Пришёл в себя я от колющей боли в руке. Открыл глаза.
Лысый музыкант делал мне инъекцию в сгиб локтя на здоровой руке. От стараний он даже высунул язык и это выглядело смешно.
— Ручки-то помнят, помнят ручки! — приговаривал он, вводя мне какое-то лекарство.
Ручки у него были здоровенные, но со шприцом он управлялся умело.
— Сколько… — прошептал я.
— Очнулся! — обрадовался музыкант. — Десять миллиграммов…
— Сколько времени я был в отключке?
— Минут пять. Ты что, спешишь?
— Все спешим… — прошептал я.
Я лежал на кровати. Каюта была знакомая — в ней мы дрались с болванами-актёрами. Снегирь, Петр и большая часть музыкантов тоже была здесь, толпились в сторонке, в ужасе глядя на меня.
Что, я так плохо выгляжу?
На правом локте у меня был пластиковый лубок, уже застывший и зафиксировавший локоть в полусогнутом виде. Тельняшку с меня не то сняли, не то срезали, спасибо, что трусы остались. На ноге здоровенный пластырь, судя по полосатой красно-белой расцветке — кровоостанавливающий. Кожу на голове тоже приладили на место и залепили пластырем. Рядом валялись кривые ножницы и короткие пряди волос — меня чуток обстригли.
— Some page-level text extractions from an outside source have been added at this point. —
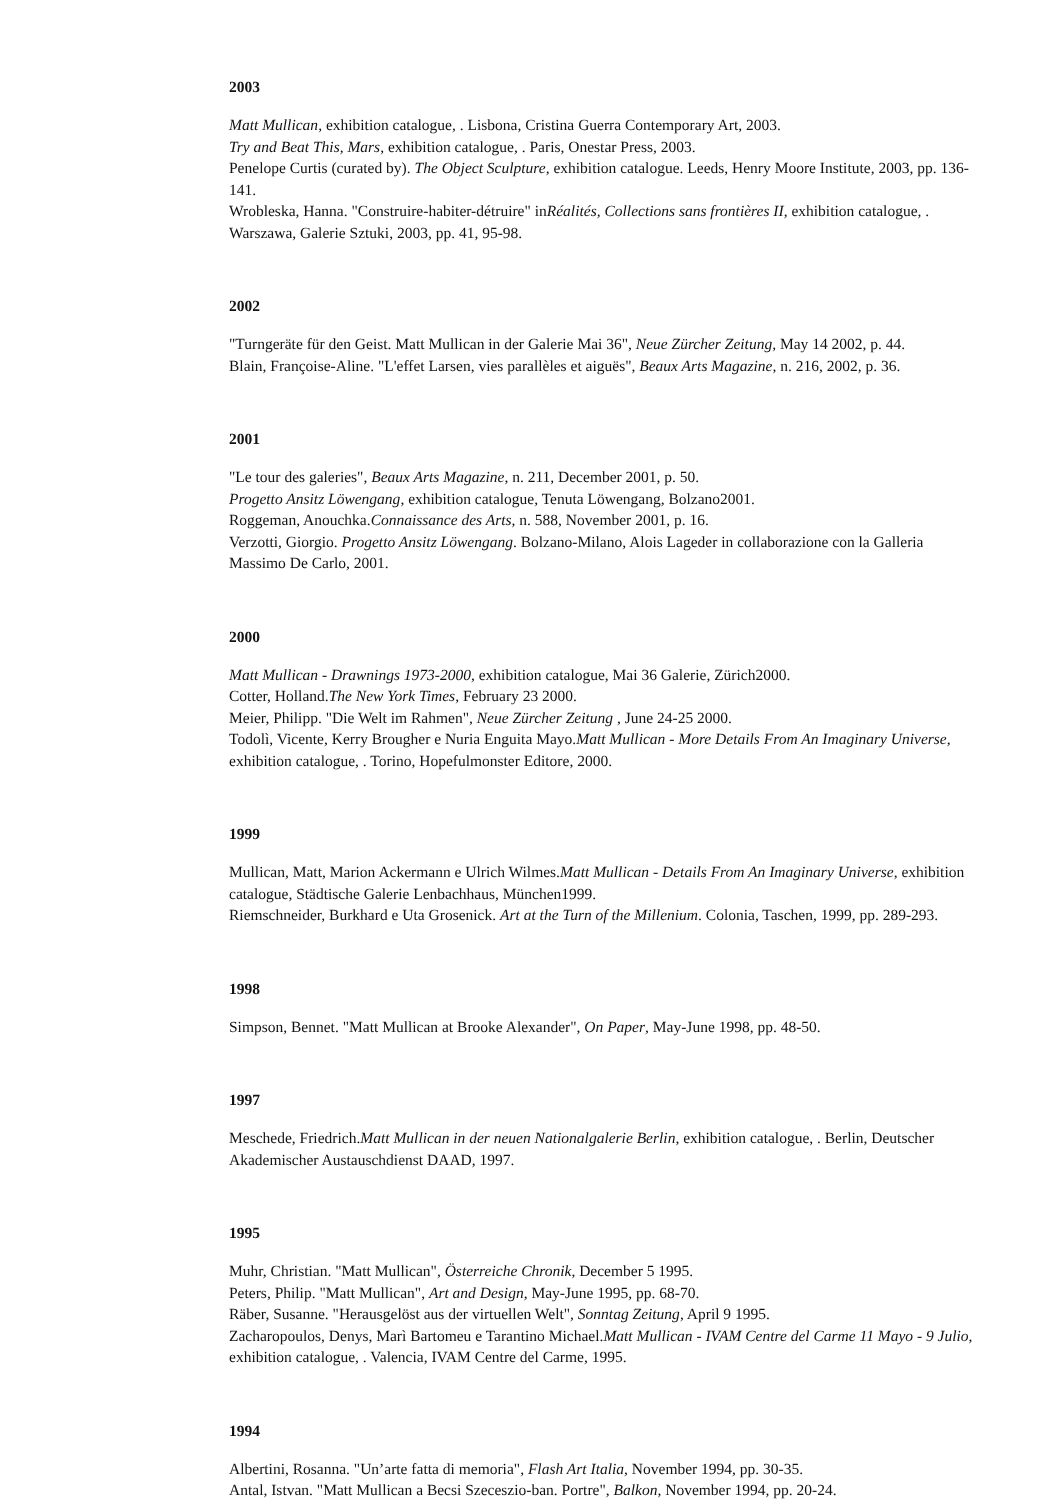2003
Matt Mullican, exhibition catalogue, . Lisbona, Cristina Guerra Contemporary Art, 2003.
Try and Beat This, Mars, exhibition catalogue, . Paris, Onestar Press, 2003.
Penelope Curtis (curated by). The Object Sculpture, exhibition catalogue. Leeds, Henry Moore Institute, 2003, pp. 136-141.
Wrobleska, Hanna. "Construire-habiter-détruire" inRéalités, Collections sans frontières II, exhibition catalogue, . Warszawa, Galerie Sztuki, 2003, pp. 41, 95-98.
2002
"Turngeräte für den Geist. Matt Mullican in der Galerie Mai 36", Neue Zürcher Zeitung, May 14 2002, p. 44.
Blain, Françoise-Aline. "L'effet Larsen, vies parallèles et aiguës", Beaux Arts Magazine, n. 216, 2002, p. 36.
2001
"Le tour des galeries", Beaux Arts Magazine, n. 211, December 2001, p. 50.
Progetto Ansitz Löwengang, exhibition catalogue, Tenuta Löwengang, Bolzano2001.
Roggeman, Anouchka.Connaissance des Arts, n. 588, November 2001, p. 16.
Verzotti, Giorgio. Progetto Ansitz Löwengang. Bolzano-Milano, Alois Lageder in collaborazione con la Galleria Massimo De Carlo, 2001.
2000
Matt Mullican - Drawnings 1973-2000, exhibition catalogue, Mai 36 Galerie, Zürich2000.
Cotter, Holland.The New York Times, February 23 2000.
Meier, Philipp. "Die Welt im Rahmen", Neue Zürcher Zeitung , June 24-25 2000.
Todolì, Vicente, Kerry Brougher e Nuria Enguita Mayo.Matt Mullican - More Details From An Imaginary Universe, exhibition catalogue, . Torino, Hopefulmonster Editore, 2000.
1999
Mullican, Matt, Marion Ackermann e Ulrich Wilmes.Matt Mullican - Details From An Imaginary Universe, exhibition catalogue, Städtische Galerie Lenbachhaus, München1999.
Riemschneider, Burkhard e Uta Grosenick. Art at the Turn of the Millenium. Colonia, Taschen, 1999, pp. 289-293.
1998
Simpson, Bennet. "Matt Mullican at Brooke Alexander", On Paper, May-June 1998, pp. 48-50.
1997
Meschede, Friedrich.Matt Mullican in der neuen Nationalgalerie Berlin, exhibition catalogue, . Berlin, Deutscher Akademischer Austauschdienst DAAD, 1997.
1995
Muhr, Christian. "Matt Mullican", Österreiche Chronik, December 5 1995.
Peters, Philip. "Matt Mullican", Art and Design, May-June 1995, pp. 68-70.
Räber, Susanne. "Herausgelöst aus der virtuellen Welt", Sonntag Zeitung, April 9 1995.
Zacharopoulos, Denys, Marì Bartomeu e Tarantino Michael.Matt Mullican - IVAM Centre del Carme 11 Mayo - 9 Julio, exhibition catalogue, . Valencia, IVAM Centre del Carme, 1995.
1994
Albertini, Rosanna. "Un’arte fatta di memoria", Flash Art Italia, November 1994, pp. 30-35.
Antal, Istvan. "Matt Mullican a Becsi Szeceszio-ban. Portre", Balkon, November 1994, pp. 20-24.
— Быстро вы, — удивился я.
— На скорой работал, — заканчивая вводить лекарство, сказал музыкант. — Меня Гриша зовут. А сейчас «Роковая планета», бас-гитара.
— Вы же «Планета рок», — сказал я.
— А я стоял и стоять буду, что «Роковая планета» лучше! — с неожиданным чувством произнёс музыкант. — Да. «Планета Рок». Хреновы маркетологи!
— Не переживайте, — сказал я. — Так тоже ничего. Я вас помню, вы Григорий Остапенко, у вас в песне «Автопортрет с изнанки» басовая линия шикарная, всю композицию держит…
Остапенко вытаращил глаза.
— Народ… а дети нас реально до сих пор слушают!
— Я не деть, я офицер, — огрызнулся я. — Мне двадцать лет… Сесть помогите!
Басист нахмурился, но помог. Я сел на кровати и покрутил головой. То ли лекарство помогло, то ли пять минут отключки, но в глазах не двоилось и мутило меньше.
— Нам стоит чего-то опасаться? — спросил Снегирь. — Тех, кто с вами это сделал? Это ведь были болваны, Святик?
— Это был болван, — прошептал я. — Нет, его не надо опасаться. Вы послали кого-то вниз?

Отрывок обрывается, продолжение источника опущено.